セザンヌ主義@横浜美術館

 絵そのものより、セザンヌという1人の画家が手がけた作品にあれだけの豊かな要素が含まれていること、それを後世代の各人が自分の必要な部分を抽出して活用していること、に驚いたり。
http://www.ntv.co.jp/cezanne/


 いくつかの要素があるんだけど、たとえば、テーブルの上の静物画について、「クロスの左側、中央の果物、テーブルの右側面を少しずつ視点をずらした形で1枚の画面におさめている」って解説されていた。自分みたいな素人が見たら「ちょっと遠近法狂っちゃったのね」とかうっかり思ってしまう感じ。*1
 そこから要素を抽出して、ピカソさん達がキュビズム*2につなげていったりしたという…。遠近法を破壊し、形態を抽象化する。いわゆる「ピカソ的」と言った時に思い浮かぶ、あの表現ですね。

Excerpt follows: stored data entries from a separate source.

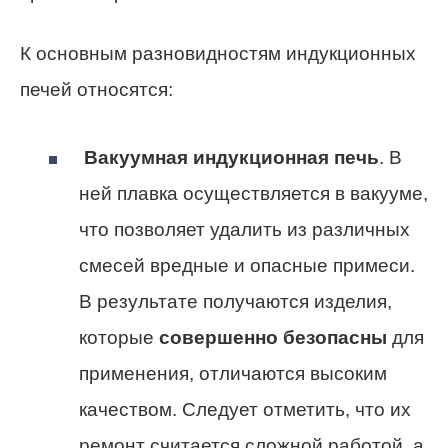
К основным разновидностям индукционных
печей относятся:
Вакуумная индукционная печь
. В
ней плавка осуществляется в вакууме,
что позволяет удалить из различных
смесей вредные и опасные примеси.
В результате получаются изделия,
которые
совершенно безопасны
для
применения, отличаются высоким
качеством. Следует отметить, что их
ремонт считается сложной работой, а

 こういうアプローチを知ることで、芸術を形にあらわすことについて、どれだけの思考実験がなされてきたか、ということの断片がちょっとだけ受け止められた…かな。
 ものの見え方・見方が一面的でないということ、また一面的になることを避けようとする芸術家の意識の動き。そのために、先人達の仕事を徹底的に分解し、要素を摘出し、自分の表現のための種とすること。絵そのものの感想というよりは、そういう画家達の姿勢と成果物を、心に留めておこうと思いました。